What you should repeat is the run of lines from the top of the listing below through the line with "Jurupa Valley, CA", exactly, with no pictures.
%%
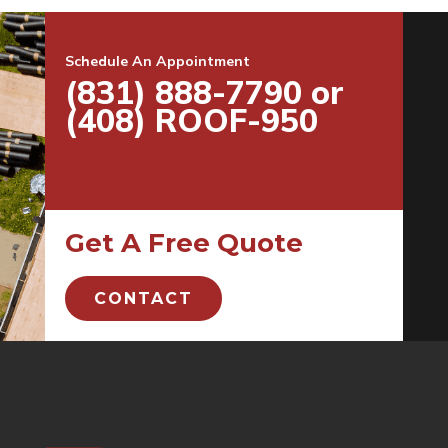
Schedule An Appointment
(831) 888-7790 or
(408) ROOF-950
Get A Free Quote
CONTACT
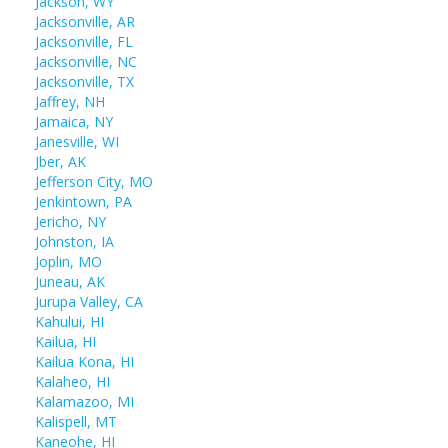
Jackson, WY
Jacksonville, AR
Jacksonville, FL
Jacksonville, NC
Jacksonville, TX
Jaffrey, NH
Jamaica, NY
Janesville, WI
Jber, AK
Jefferson City, MO
Jenkintown, PA
Jericho, NY
Johnston, IA
Joplin, MO
Juneau, AK
Jurupa Valley, CA
Kahului, HI
Kailua, HI
Kailua Kona, HI
Kalaheo, HI
Kalamazoo, MI
Kalispell, MT
Kaneohe, HI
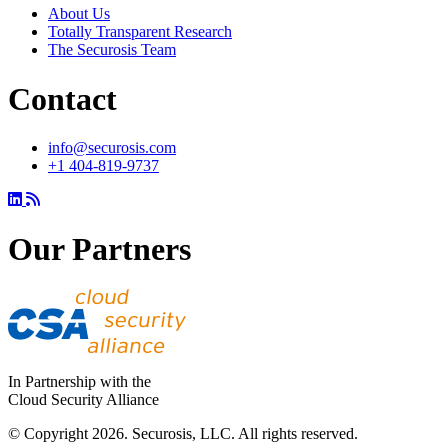
About Us
Totally Transparent Research
The Securosis Team
Contact
info@securosis.com
+1 404-819-9737
Our Partners
In Partnership with the
Cloud Security Alliance
© Copyright 2026. Securosis, LLC. All rights reserved.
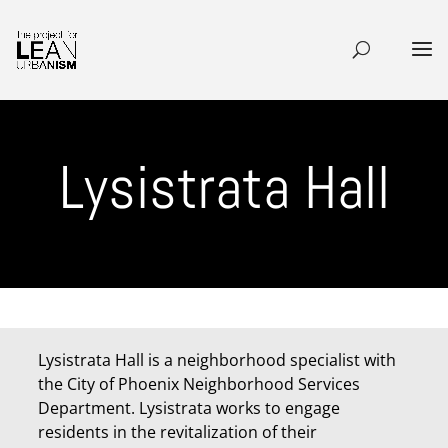
Lysistrata Hall
Lysistrata Hall is a neighborhood specialist with
the City of Phoenix Neighborhood Services
Department. Lysistrata works to engage
residents in the revitalization of their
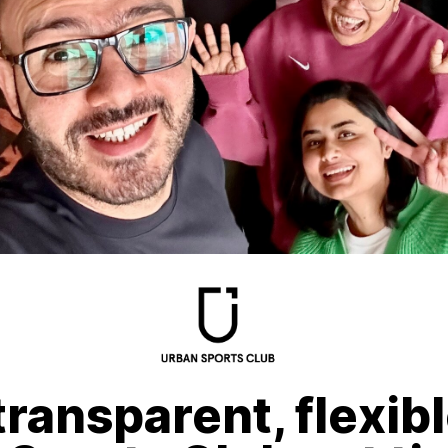
transparent, flexib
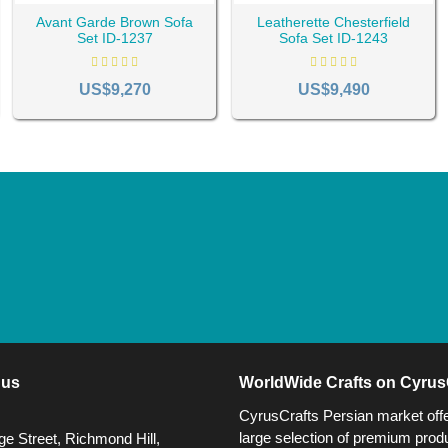
Avant Garde Brown Sofa
Leatherette Chesterfield
Set ID-1237
Sofa Set ID-1243
US$9,270
US$9,490
 us
WorldWide Crafts on Cyrus
CyrusCrafts Persian market off
large selection of premium produ
e Street, Richmond Hill,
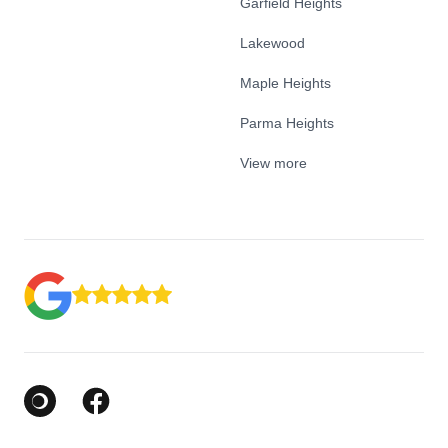
Garfield Heights
Lakewood
Maple Heights
Parma Heights
View more
Google Business Profile
Facebook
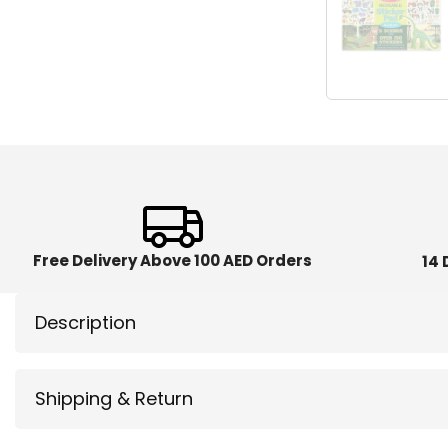
Free Delivery Above 100 AED Orders
14 
Description
Shipping & Return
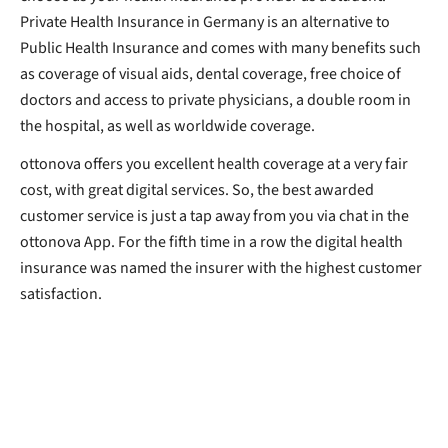
Private Health Insurance in Germany is an alternative to
Public Health Insurance and comes with many benefits such
as coverage of visual aids, dental coverage, free choice of
doctors and access to private physicians, a double room in
the hospital, as well as worldwide coverage.
ottonova offers you excellent health coverage at a very fair
cost, with great digital services. So, the best awarded
customer service is just a tap away from you via chat in the
ottonova App. For the fifth time in a row the digital health
insurance was named the insurer with the highest customer
satisfaction.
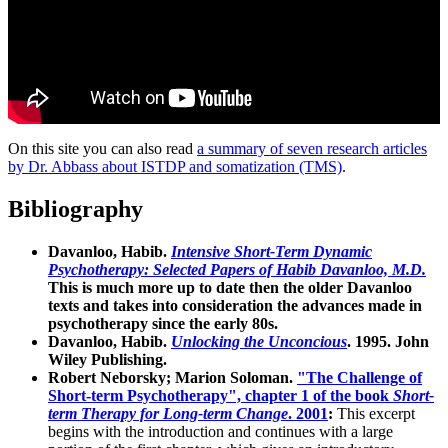
On this site you can also read
a summary of seven research articles
by Dr. Abbass about ISTDP and somatization (TMS)
.
Bibliography
Davanloo, Habib.
Intensive Short-Term Dynamic
Psychotherapy: Selected Papers of Habib Davanloo, M.D.
This is much more up to date then the older Davanloo
texts and takes into consideration the advances made in
psychotherapy since the early 80s.
Davanloo, Habib.
Unlocking the Unconcious
. 1995. John
Wiley Publishing.
Robert Neborsky; Marion Soloman.
"The Challenge of
Short-term Psychotherapy", chapter 1 of the book
Short-
term Therapy for Long-term Change
. 2001
:
This excerpt
begins with the introduction and continues with a large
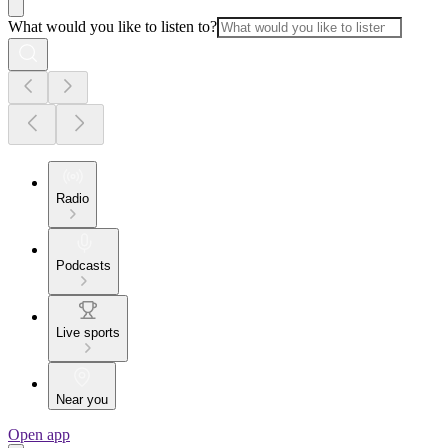
What would you like to listen to?
Radio
Podcasts
Live sports
Near you
Open app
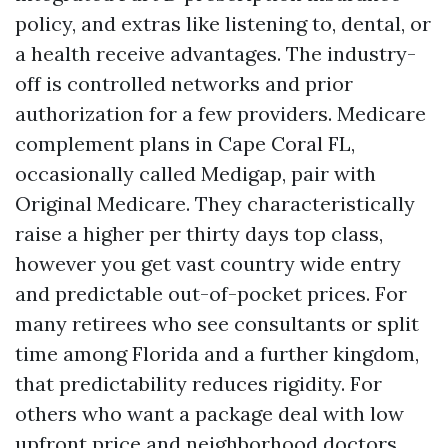
policy, and extras like listening to, dental, or
a health receive advantages. The industry-
off is controlled networks and prior
authorization for a few providers. Medicare
complement plans in Cape Coral FL,
occasionally called Medigap, pair with
Original Medicare. They characteristically
raise a higher per thirty days top class,
however you get vast country wide entry
and predictable out-of-pocket prices. For
many retirees who see consultants or split
time among Florida and a further kingdom,
that predictability reduces rigidity. For
others who want a package deal with low
upfront price and neighborhood doctors,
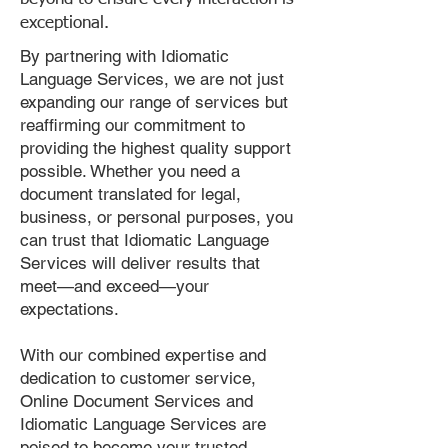
exceptional.
By partnering with Idiomatic
Language Services, we are not just
expanding our range of services but
reaffirming our commitment to
providing the highest quality support
possible. Whether you need a
document translated for legal,
business, or personal purposes, you
can trust that Idiomatic Language
Services will deliver results that
meet—and exceed—your
expectations.
With our combined expertise and
dedication to customer service,
Online Document Services and
Idiomatic Language Services are
poised to become your trusted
%%
### EXPECTED OUTPUT
Schedule An Appointment
(831) 888-7790 or
(408) ROOF-950
Get A Free Quote
CONTACT
Jackson, WY
Jacksonville, AR
Jacksonville, FL
Jacksonville, NC
Jacksonville, TX
Jaffrey, NH
Jamaica, NY
Janesville, WI
Jber, AK
Jefferson City, MO
Jenkintown, PA
Jericho, NY
Johnston, IA
Joplin, MO
Juneau, AK
Jurupa Valley, CA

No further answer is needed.